Your objective -
List all lines of the data that include the string "jouw".

Task inputs -

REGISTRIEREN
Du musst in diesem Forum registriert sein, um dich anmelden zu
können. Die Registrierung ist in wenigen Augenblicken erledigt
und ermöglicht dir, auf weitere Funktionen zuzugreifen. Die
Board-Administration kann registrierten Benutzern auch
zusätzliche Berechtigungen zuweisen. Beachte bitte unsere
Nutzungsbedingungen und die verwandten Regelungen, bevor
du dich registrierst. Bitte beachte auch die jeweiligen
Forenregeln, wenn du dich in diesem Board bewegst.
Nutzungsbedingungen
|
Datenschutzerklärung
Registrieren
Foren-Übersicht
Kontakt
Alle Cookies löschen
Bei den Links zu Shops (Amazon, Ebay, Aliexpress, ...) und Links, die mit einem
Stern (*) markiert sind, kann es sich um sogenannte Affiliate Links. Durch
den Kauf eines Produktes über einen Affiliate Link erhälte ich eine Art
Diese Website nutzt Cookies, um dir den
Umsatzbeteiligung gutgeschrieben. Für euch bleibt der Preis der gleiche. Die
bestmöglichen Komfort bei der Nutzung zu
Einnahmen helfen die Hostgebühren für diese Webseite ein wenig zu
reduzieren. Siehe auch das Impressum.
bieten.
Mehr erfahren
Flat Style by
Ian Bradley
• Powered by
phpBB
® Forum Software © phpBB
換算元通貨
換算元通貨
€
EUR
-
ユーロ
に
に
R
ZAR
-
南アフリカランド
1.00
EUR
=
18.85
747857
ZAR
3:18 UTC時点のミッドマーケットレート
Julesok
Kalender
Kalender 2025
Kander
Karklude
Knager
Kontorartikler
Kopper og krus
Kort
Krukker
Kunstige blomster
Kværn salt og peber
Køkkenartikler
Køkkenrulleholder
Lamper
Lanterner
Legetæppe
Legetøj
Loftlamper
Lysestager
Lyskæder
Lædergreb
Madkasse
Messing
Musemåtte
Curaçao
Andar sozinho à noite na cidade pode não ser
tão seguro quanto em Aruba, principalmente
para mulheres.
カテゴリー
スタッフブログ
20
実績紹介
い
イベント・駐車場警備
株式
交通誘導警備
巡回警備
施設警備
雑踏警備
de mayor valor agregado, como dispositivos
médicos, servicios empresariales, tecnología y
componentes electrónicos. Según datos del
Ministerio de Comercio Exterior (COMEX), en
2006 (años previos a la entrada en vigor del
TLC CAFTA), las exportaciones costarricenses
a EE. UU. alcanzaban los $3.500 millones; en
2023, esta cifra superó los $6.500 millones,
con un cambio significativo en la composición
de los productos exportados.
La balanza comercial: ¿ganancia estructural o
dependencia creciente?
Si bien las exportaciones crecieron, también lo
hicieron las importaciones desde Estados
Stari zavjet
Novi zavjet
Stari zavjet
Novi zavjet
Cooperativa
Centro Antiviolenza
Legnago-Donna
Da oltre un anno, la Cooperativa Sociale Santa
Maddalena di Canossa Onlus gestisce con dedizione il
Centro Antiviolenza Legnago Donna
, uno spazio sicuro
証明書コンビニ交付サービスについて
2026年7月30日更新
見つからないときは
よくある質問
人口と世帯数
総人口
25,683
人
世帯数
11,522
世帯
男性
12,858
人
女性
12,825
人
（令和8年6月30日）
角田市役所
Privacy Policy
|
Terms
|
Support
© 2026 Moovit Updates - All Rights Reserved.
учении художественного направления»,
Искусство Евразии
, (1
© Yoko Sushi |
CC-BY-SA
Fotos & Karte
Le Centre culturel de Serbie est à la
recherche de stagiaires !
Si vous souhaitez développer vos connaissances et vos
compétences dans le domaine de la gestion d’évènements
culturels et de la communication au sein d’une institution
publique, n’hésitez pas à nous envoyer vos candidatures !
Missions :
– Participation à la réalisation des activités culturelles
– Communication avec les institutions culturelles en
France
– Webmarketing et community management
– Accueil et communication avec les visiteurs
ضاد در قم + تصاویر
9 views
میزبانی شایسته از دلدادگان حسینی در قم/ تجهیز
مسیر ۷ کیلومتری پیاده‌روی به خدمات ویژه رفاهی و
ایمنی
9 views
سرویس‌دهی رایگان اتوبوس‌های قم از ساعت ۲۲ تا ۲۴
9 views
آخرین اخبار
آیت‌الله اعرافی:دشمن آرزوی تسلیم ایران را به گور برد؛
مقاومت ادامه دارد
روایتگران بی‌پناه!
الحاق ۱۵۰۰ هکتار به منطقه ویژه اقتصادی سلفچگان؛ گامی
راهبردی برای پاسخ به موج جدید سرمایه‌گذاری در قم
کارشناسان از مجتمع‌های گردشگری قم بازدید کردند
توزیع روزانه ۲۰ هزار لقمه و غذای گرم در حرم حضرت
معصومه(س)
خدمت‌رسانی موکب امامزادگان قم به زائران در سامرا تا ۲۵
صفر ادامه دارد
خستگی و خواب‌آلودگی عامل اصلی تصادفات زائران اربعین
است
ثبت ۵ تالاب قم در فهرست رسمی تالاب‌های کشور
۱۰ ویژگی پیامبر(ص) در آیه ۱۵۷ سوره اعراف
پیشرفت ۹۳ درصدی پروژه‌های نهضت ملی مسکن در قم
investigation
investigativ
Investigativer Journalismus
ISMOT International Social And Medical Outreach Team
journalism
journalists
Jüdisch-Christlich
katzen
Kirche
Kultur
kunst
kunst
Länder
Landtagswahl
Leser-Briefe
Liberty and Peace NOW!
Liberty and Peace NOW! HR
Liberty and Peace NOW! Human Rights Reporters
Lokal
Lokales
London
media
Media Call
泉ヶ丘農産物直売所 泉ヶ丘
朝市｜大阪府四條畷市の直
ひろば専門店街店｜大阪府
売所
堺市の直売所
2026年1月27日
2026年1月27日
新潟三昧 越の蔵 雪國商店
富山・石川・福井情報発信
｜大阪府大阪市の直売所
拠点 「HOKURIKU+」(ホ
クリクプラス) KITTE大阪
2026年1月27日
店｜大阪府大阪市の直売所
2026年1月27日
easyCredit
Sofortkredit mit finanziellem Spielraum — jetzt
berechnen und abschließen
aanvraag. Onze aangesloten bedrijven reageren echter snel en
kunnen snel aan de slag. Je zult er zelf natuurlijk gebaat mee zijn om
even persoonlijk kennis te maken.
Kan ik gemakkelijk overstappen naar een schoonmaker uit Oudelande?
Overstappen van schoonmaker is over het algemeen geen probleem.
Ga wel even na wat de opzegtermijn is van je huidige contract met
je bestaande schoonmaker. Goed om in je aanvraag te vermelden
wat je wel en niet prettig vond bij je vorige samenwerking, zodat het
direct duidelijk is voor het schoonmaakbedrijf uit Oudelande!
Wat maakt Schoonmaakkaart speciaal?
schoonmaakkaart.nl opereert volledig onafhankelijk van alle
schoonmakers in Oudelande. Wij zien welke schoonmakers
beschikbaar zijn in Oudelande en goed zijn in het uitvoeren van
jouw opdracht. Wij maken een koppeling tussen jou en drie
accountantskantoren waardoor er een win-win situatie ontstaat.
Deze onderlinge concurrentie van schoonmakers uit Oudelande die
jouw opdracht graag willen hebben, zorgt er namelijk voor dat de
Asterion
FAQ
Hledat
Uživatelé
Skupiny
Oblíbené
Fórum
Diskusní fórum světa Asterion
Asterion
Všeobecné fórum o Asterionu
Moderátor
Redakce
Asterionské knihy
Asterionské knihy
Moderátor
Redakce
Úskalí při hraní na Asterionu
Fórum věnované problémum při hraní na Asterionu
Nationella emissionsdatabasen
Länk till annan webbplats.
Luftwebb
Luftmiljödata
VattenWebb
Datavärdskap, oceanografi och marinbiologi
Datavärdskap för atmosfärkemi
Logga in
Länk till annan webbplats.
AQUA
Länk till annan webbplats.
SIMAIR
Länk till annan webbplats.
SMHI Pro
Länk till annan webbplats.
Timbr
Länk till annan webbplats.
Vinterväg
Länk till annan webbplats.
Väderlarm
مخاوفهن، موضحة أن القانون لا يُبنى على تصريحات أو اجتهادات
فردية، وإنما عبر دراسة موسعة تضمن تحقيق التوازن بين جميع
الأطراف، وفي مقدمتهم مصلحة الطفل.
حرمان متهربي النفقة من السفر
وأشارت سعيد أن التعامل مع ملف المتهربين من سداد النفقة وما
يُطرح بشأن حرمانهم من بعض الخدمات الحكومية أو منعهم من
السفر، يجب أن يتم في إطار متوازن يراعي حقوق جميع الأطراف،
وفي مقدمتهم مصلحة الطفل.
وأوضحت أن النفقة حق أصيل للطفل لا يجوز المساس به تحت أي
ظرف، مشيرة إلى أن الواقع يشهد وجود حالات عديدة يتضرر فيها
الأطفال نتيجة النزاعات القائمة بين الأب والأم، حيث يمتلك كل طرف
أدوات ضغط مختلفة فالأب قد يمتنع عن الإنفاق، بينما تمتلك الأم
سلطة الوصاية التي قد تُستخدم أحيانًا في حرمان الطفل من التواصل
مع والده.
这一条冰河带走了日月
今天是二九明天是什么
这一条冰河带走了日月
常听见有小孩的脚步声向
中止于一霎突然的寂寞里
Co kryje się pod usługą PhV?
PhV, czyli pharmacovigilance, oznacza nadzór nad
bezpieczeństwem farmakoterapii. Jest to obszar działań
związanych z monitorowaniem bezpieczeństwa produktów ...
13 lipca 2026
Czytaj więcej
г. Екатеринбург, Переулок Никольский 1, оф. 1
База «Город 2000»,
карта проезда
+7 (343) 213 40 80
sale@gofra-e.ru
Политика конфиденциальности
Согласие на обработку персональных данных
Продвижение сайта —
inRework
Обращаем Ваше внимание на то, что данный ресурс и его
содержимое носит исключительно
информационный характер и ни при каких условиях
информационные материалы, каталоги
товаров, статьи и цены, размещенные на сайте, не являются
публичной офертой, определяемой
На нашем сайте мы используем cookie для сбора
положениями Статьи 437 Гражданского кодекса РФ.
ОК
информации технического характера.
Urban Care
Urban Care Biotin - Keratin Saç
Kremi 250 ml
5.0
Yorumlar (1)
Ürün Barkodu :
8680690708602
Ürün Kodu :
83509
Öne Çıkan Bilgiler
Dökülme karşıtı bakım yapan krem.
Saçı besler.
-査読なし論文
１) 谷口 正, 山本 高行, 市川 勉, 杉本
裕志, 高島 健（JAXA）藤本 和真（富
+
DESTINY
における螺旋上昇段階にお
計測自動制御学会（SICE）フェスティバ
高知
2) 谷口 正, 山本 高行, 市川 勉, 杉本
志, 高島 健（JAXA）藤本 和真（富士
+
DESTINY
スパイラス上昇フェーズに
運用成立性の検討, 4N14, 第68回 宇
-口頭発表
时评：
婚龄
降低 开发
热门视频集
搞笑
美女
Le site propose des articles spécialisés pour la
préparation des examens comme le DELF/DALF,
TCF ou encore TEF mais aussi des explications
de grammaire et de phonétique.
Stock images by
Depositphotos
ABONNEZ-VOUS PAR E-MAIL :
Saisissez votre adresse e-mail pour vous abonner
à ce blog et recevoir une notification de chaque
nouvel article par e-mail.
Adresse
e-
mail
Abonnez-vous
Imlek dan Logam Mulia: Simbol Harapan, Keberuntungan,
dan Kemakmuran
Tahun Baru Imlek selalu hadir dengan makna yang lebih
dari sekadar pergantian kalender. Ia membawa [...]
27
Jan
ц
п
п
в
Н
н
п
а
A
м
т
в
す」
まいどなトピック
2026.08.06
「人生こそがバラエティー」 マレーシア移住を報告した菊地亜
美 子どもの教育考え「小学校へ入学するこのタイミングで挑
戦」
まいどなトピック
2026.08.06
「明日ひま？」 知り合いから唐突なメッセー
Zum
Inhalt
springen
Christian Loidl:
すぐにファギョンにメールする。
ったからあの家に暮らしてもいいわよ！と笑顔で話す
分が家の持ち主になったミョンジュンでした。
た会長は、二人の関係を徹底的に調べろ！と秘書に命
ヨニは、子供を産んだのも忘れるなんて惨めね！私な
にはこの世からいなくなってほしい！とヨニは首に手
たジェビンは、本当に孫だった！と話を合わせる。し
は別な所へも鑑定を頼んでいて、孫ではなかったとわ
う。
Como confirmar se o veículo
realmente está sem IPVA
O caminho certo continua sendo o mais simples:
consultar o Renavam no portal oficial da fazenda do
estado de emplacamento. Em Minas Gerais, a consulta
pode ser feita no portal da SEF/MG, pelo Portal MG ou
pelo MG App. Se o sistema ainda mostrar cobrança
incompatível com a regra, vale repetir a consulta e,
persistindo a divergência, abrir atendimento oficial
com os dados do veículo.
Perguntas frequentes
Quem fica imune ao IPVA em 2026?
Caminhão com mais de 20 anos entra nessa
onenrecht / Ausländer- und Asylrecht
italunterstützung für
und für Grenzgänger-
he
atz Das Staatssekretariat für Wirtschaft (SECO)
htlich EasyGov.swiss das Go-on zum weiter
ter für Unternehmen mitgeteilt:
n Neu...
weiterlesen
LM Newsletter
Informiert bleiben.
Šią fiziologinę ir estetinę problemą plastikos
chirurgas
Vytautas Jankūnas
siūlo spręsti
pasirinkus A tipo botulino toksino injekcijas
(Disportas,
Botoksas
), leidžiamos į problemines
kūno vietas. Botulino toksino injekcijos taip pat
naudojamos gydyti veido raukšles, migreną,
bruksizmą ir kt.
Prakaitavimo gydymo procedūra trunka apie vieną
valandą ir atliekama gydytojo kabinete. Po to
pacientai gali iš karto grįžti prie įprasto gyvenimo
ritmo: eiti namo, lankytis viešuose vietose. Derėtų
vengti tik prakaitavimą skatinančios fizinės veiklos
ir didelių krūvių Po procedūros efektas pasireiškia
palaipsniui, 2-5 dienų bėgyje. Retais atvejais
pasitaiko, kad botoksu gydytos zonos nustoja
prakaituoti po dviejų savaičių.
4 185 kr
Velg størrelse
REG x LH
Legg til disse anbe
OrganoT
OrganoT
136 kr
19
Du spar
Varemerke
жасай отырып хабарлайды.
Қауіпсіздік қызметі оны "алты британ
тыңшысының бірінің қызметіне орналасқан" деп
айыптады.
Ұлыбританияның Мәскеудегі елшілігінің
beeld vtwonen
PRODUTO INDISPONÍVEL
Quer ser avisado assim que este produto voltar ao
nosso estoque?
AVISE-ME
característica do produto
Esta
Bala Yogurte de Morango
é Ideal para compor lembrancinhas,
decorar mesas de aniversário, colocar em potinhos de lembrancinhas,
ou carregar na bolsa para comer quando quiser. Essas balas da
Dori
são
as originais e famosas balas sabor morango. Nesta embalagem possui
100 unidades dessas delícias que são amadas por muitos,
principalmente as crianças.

Result below -
jouw opdracht. Wij maken een koppeling tussen jou en drie
jouw opdracht graag willen hebben, zorgt er namelijk voor dat de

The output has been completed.